### Extrait du document

(RSF/IFEX) – Ci-dessous, un communiqué de press de RSF : Réunion des ministres en charge des médias des 41 pays du Conseil de l’Europe Cracovie (Pologne) 15-16 juin 2000 Russie, Turquie, Ukraine : les « mauvais élèves » du Conseil de l’Europe Sur les 41 Etats participant à la réunion des ministres en charge des médias du […]
(RSF/IFEX) – Ci-dessous, un communiqué de press de RSF :
Réunion des ministres en charge des médias des 41 pays du Conseil de l’Europe
Cracovie (Pologne) 15-16 juin 2000
Russie, Turquie, Ukraine : les « mauvais élèves » du Conseil de l’Europe
Sur les 41 Etats participant à la réunion des ministres en charge des médias du Conseil de l’Europe, trois pays ne respectent pas les engagements qu’ils ont souscrits en matière de liberté de la presse en signant la Convention européenne des droits de l’homme. Au mépris des recommandations répétées du Conseil de l’Europe, la Turquie, la Russie et l’Ukraine continuent de violer gravement la liberté de la presse. Dans la République caucasienne de Tchétchénie (Russie) et la région du Sud-Est anatolien (Turquie) qui abrite la minorité kurde, des lois d’exception permettent de réduire considérablement les libertés. En Ukraine, les médias critiques envers le régime continuent d’être victimes de pressions financières et politiques, alors qu’on assiste à un renforcement du pouvoir présidentiel. Par ailleurs, parmi les trois Etats – Azerbaïdjan, Arménie et Bosnie-Herzégovine – dont les demandes d’adhésion au Conseil de l’Europe sont en cours d’examen, l’Azerbaïdjan continue de prendre des mesures répressives à l’égard des médias.
Malgré la demande de suspension de la Russie présentée par l’Assemblée parlementaire du Conseil de l’Europe, le Comité des ministres a décidé au mois de mai 2000 de ne pas sanctionner cet Etat. Pourtant, aucune des exigences en matière de liberté de la presse émises par l’organisation n’est satisfaite : la Tchétchénie est plus que jamais une zone de non-droit où la guerre peut se dérouler sans témoins. Alors qu’il n’y a plus de média tchétchène indépendant, l’accès à la République sécessionniste est depuis plusieurs mois soumis à l’attribution d’une accréditation, délivrée par les forces militaires et quasiment impossible à obtenir. Depuis le début du conflit en octobre 1999, une dizaine de journalistes étrangers ont été interpellés, interrogés par les services secrets russes et éloignés des zones de combats. Le journaliste Andrei Babitsky, correspondant en Russie de la radio internationale Radio Free Europe, arrêté le 25 janvier 2000 puis détenu dans un camp de « filtration », est toujours assigné à résidence, sans qu’aucun jugement ait été prononcé contre lui. On est toujours sans nouvelles de la journaliste Tassia Issaeieva, arrêtée le 1er juin par les forces fédérales, sous prétexte qu’elle travaillait pour une agence de presse tchétchène. Dans le Caucase Nord, considéré comme l’une des régions les plus dangereuses pour les journalistes, au moins quatorze représentants de la presse ont trouvé la mort depuis 1994. Une vingtaine de journalistes ont été enlevés depuis 1997. Le photographe français Brice Fleutiaux, libéré le 12 juin 2000, aura été retenu en otage pendant plus de huit mois.

### Action requise 1
Recopiez mot pour mot, dans la liste, tout ce qui va de la ligne contenant « Is it true that MAT equals 1 at Rhiwbina CC? » jusqu'à la ligne contenant « Where does the », ces deux lignes incluses.
Le communiqué et la liste n'ont aucun lien entre eux.

### Données fournies
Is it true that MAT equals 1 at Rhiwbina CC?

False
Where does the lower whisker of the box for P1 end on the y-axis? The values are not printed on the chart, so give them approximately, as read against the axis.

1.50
--
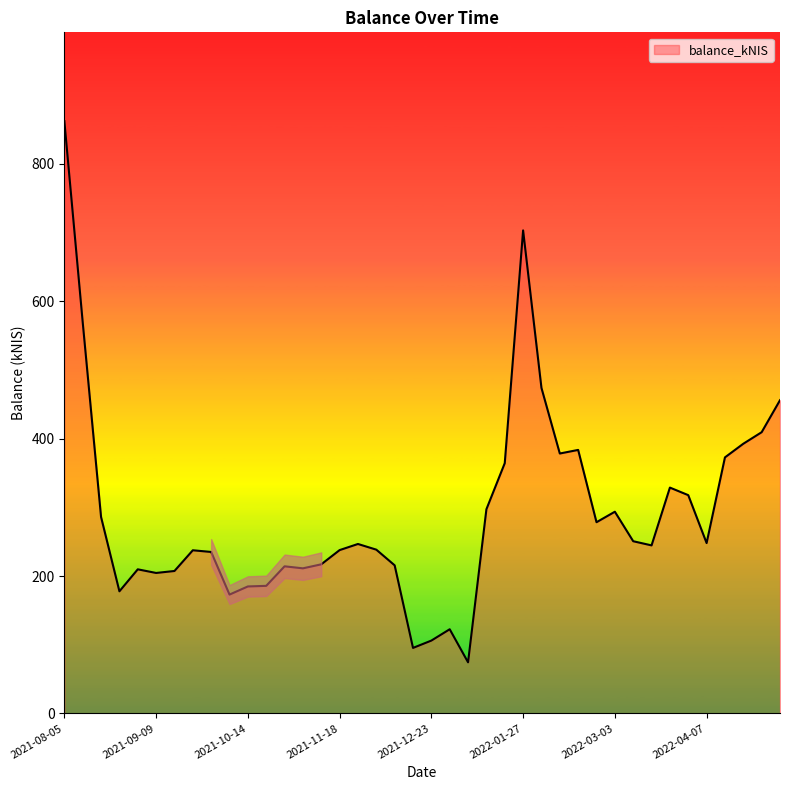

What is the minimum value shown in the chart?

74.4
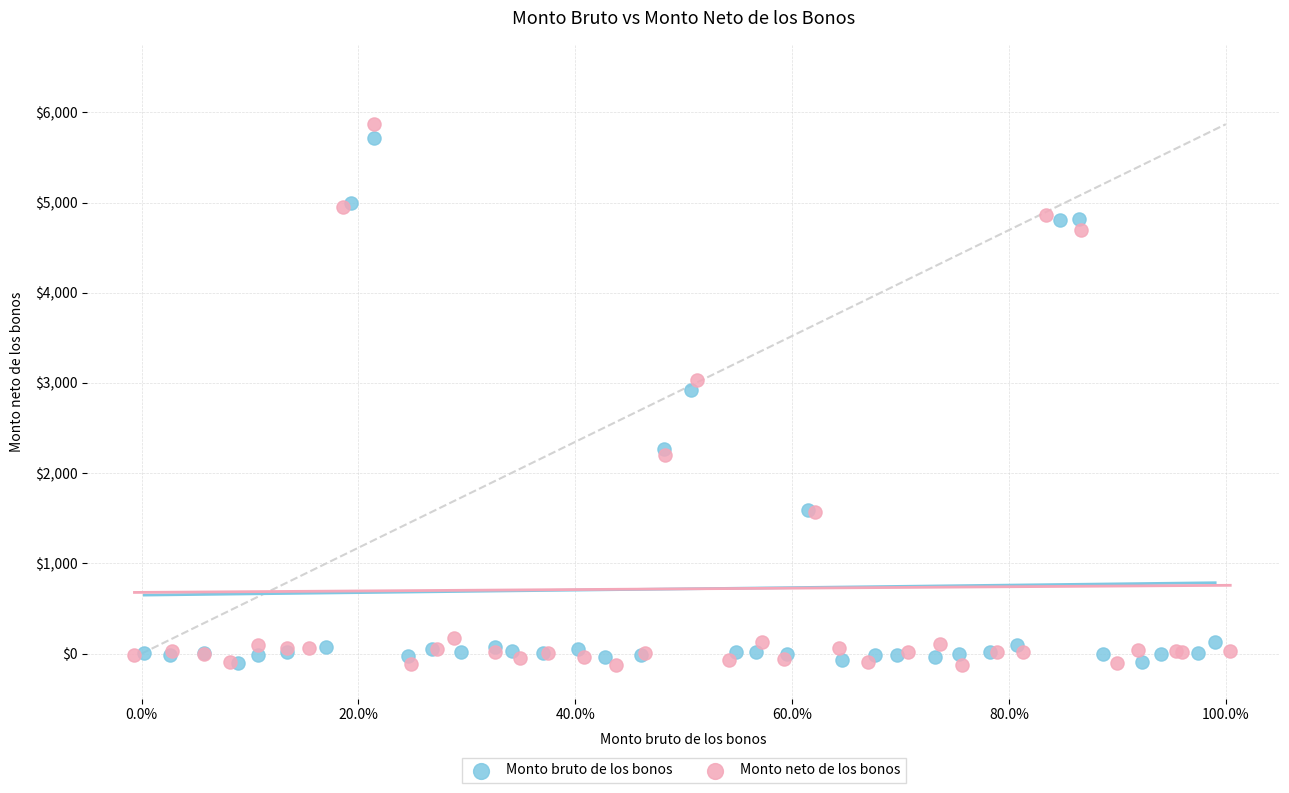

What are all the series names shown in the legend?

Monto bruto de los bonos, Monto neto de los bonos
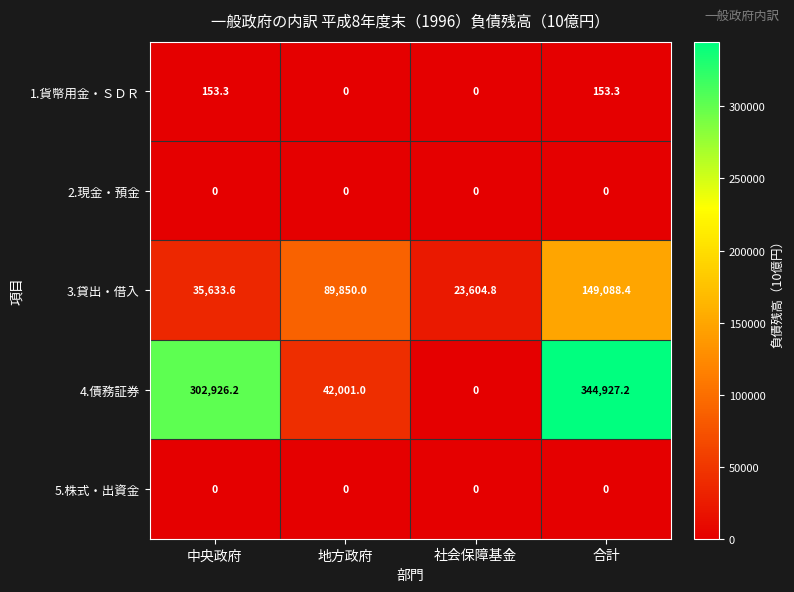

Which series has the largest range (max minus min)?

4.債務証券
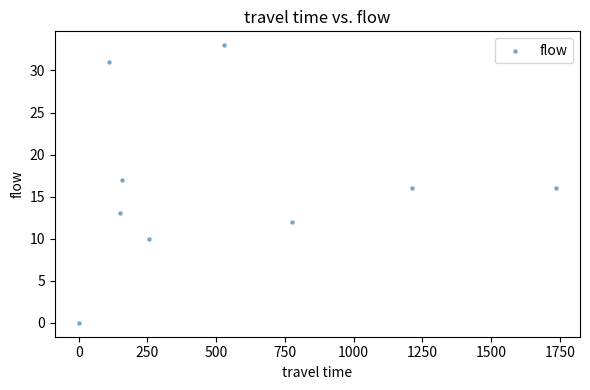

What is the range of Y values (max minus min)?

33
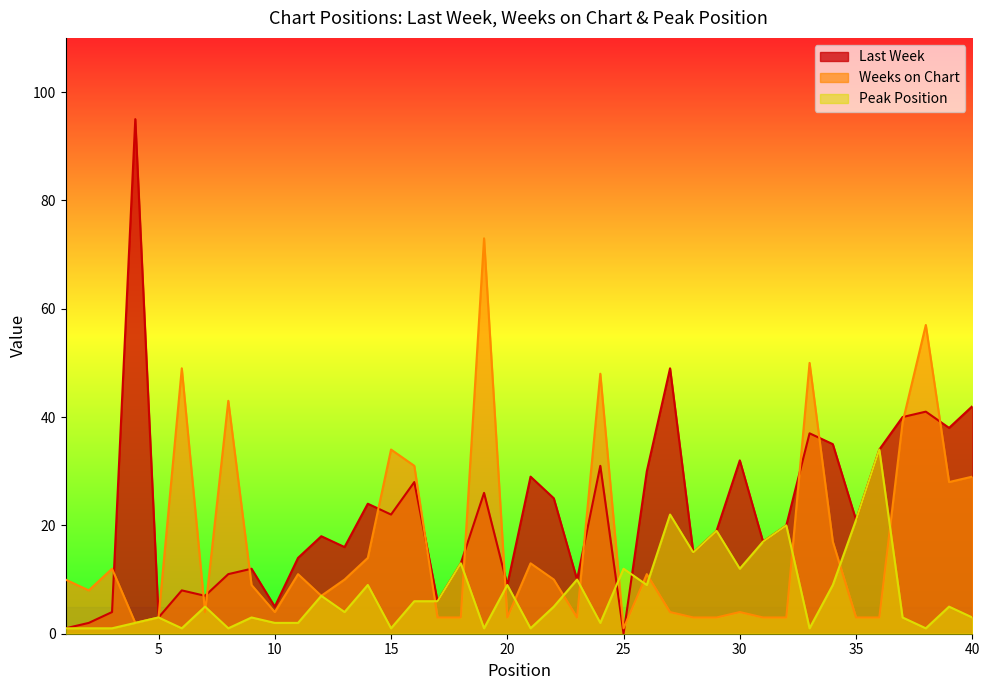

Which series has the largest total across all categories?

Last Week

### Action requise 2
Pour chacune des affirmations suivantes, indiquez par oui ou par non si elle concorde avec le communiqué, en citant mot pour mot les termes du texte qui tranchent : (a) la réunion des ministres s'est tenue à Cracovie ; (b) en mai 2000, le Comité des ministres a décidé de suspendre la Russie ; (c) Brice Fleutiaux a été libéré le 12 juin 2000.

### Réponse attendue 1
Is it true that MAT equals 1 at Rhiwbina CC?

False
Where does the lower whisker of the box for P1 end on the y-axis? The values are not printed on the chart, so give them approximately, as read against the axis.

### Réponse attendue 2
(a) Oui : « Cracovie (Pologne) 15-16 juin 2000 ».
(b) Non : « le Comité des ministres a décidé au mois de mai 2000 de ne pas sanctionner cet Etat ».
(c) Oui : « Le photographe français Brice Fleutiaux, libéré le 12 juin 2000 ».